I am trying to get the total allocated cpu cores in a cluster. This would ideally be the sum of all container requests in a cluster. This value at node level can be retrieved by running
kubectl describe node <node-name> command. We used to sum up these values to get total allocated cpu in a cluster.
Now, we are switching over to NR and trying to create dashboards with these values. We are making use NR infra agent to collect the metrics from our clusters. And we are creating dashboards using these metrics. But, we are unable to find a metric which would help us compute the total allocated cpu cores.
We tried the following query…
SELECT latest(cpuRequestedCores)/1000 from K8sNodeSample facet clusterName, nodeName limit max
But this returned a value higher than the coreCount (eg. 27 cores was returned, while the node has only 16 cores)
We later realized that this was considering the container request associated with ‘Terminated’ pods as well.
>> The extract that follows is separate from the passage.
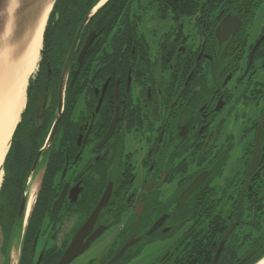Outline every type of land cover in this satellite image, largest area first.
<instances>
[{"label": "flooded vegetation", "instance_id": "1", "mask_svg": "<svg viewBox=\"0 0 264 264\" xmlns=\"http://www.w3.org/2000/svg\"><path fill=\"white\" fill-rule=\"evenodd\" d=\"M100 1L42 37L9 146L23 184L13 264H57L67 250L63 264H189L230 225L223 247L243 225L252 243L264 0H196L188 16L172 0H118L96 18Z\"/></svg>", "mask_w": 264, "mask_h": 264}, {"label": "trees", "instance_id": "2", "mask_svg": "<svg viewBox=\"0 0 264 264\" xmlns=\"http://www.w3.org/2000/svg\"><path fill=\"white\" fill-rule=\"evenodd\" d=\"M73 0H56L52 11L49 15L45 32H62L63 26L77 24L85 15V13L98 0H74L77 4L71 3ZM118 0L107 1L97 13V17L102 12L107 11L111 7H116L115 2ZM166 1V0H164ZM196 0H172V10L176 16H188L194 14L193 4ZM79 8L78 12L73 9ZM59 11V20L54 25L55 12ZM95 18V19H96ZM10 165V152L8 151L3 163V179L0 186V236L3 245L0 247L1 252L7 257L8 237L12 231L13 220L16 217V206L20 184L17 181V175ZM245 225L242 231H237L235 236H230L216 264H253L264 255V215L255 214L253 218L252 243H247ZM214 231H209L205 235V242L201 244V260L198 257L199 248H191L189 264H211L213 255L216 251V243L214 242ZM251 250V258L247 259L246 254ZM8 263V258L4 261Z\"/></svg>", "mask_w": 264, "mask_h": 264}, {"label": "bare ground", "instance_id": "3", "mask_svg": "<svg viewBox=\"0 0 264 264\" xmlns=\"http://www.w3.org/2000/svg\"><path fill=\"white\" fill-rule=\"evenodd\" d=\"M101 0L99 4H102ZM51 4L39 18L38 27L20 38H11L8 26L5 40L0 38V165L3 162L11 135L19 121L25 103V85L35 68L41 48L42 33ZM34 24V23H33ZM36 24V23H35ZM3 170H0V185ZM255 264H264L262 257Z\"/></svg>", "mask_w": 264, "mask_h": 264}, {"label": "water", "instance_id": "4", "mask_svg": "<svg viewBox=\"0 0 264 264\" xmlns=\"http://www.w3.org/2000/svg\"><path fill=\"white\" fill-rule=\"evenodd\" d=\"M55 1L56 0H0V38H2L1 36H3L2 45L4 43L6 31H7L9 25L11 27L10 34H11L12 39L14 37L15 38L23 37L26 34L30 35V32L32 31V34L30 35V38H29V40H30L32 38L33 31L35 30V28L38 27L37 23L39 21V18L42 17L46 8L49 6V4H51L50 10L48 12L47 19L45 22V26L43 29V33H44L47 22H48L49 15L52 11V7H53ZM87 19H88V16H86L83 19V21L81 22V24L78 28V31H77L78 34L81 32V30H82L85 22L87 21ZM43 33H42V37H43ZM41 42H42V40H41ZM85 47H84V49H85ZM71 53H72V49L70 51L69 56L71 55ZM263 118H264V114L262 115L260 122L263 120ZM10 142H11V139L9 141V145H10ZM257 153H258V144H257V147L255 148V151H254L253 162L255 161L254 159L256 158ZM5 156H6V154H5ZM3 162H4V159H3ZM3 162L0 165V170H3ZM19 214H20V211H19ZM232 226L233 225L229 226V228L224 233L222 240L219 242V244L216 248V251L214 253L211 264H215L217 262L218 257L221 253V250L223 248V245L225 243V240H226L229 232L232 229ZM82 248L83 247H81L80 243L77 245L74 244L72 246L74 254H76V252H80L82 250ZM124 248L121 249V251H123ZM70 249L71 248H69V251H70ZM121 251H119V253ZM65 255L67 257L65 258V256H64L62 258V260H60L57 264H63L64 262H66V260H68V258H69L68 257V250H67ZM263 257H264V255H263ZM115 258H116V256L113 259H115Z\"/></svg>", "mask_w": 264, "mask_h": 264}, {"label": "rangeland", "instance_id": "5", "mask_svg": "<svg viewBox=\"0 0 264 264\" xmlns=\"http://www.w3.org/2000/svg\"><path fill=\"white\" fill-rule=\"evenodd\" d=\"M41 49V48H40ZM40 52V51H39ZM38 59H39V57H38ZM37 63H38V61H37ZM36 70H37V64H36V66H35V68L33 69V71L28 75V78H27V83H28V81H30L31 80V78L33 77V75H34V73L36 72ZM27 83H26V85H25V90H26V87H27ZM26 97V96H25ZM19 122V121H18ZM13 134V133H12ZM11 140H12V137H11ZM8 151H9V147H8ZM5 159V158H4ZM4 163V162H3ZM3 175H4V171H3ZM3 175H2V179H3ZM1 183H2V181H1ZM1 186V185H0ZM13 233H14V229H13V226H12V231H11V233H10V236L8 237L9 239H8V252H7V257L5 256V254L4 253H2L1 252V248H0V264H6L4 261H5V259L6 258H8V263L7 264H13V262L15 261V259H16V244H17V241H15L14 243L12 242V238H13ZM16 235H17V238L19 239V234L18 233H16ZM3 245V243H2V237L0 236V247ZM263 257V256H262ZM261 257V258H262ZM261 258H259V259H261ZM258 259V260H259ZM257 260V261H258ZM256 261V262H257ZM136 264H143V261H141V262H138V263H136ZM253 264H255V263H253Z\"/></svg>", "mask_w": 264, "mask_h": 264}]
</instances>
And we couldn’t find a way to filter out such pods (as we are only interested in ‘Running’ pods).
We later tried a different query using K8sContainerSample…
select sum(rcores) from (SELECT latest(cpuRequestedCores) As rcores from K8sContainerSample where status != 'Terminated' FACET clusterName,nodeName,namespace,podName,containerName limit max) facet clusterName limit max
This query does work, but only for smaller clusters. This is mainly because NR has a max. limit of 2000 rows per query. One of our clusters has more that 2000 containers running and the inner query truncates the results (to 2000 rows). This results in incorrect value for large clusters (ie., shows a lower value of allocated cou cores).
Need your help on this. It would have been nice if
cpuRequestedCores in K8sNodeSample could return the allocated cpu resources based on ‘Running’ pods.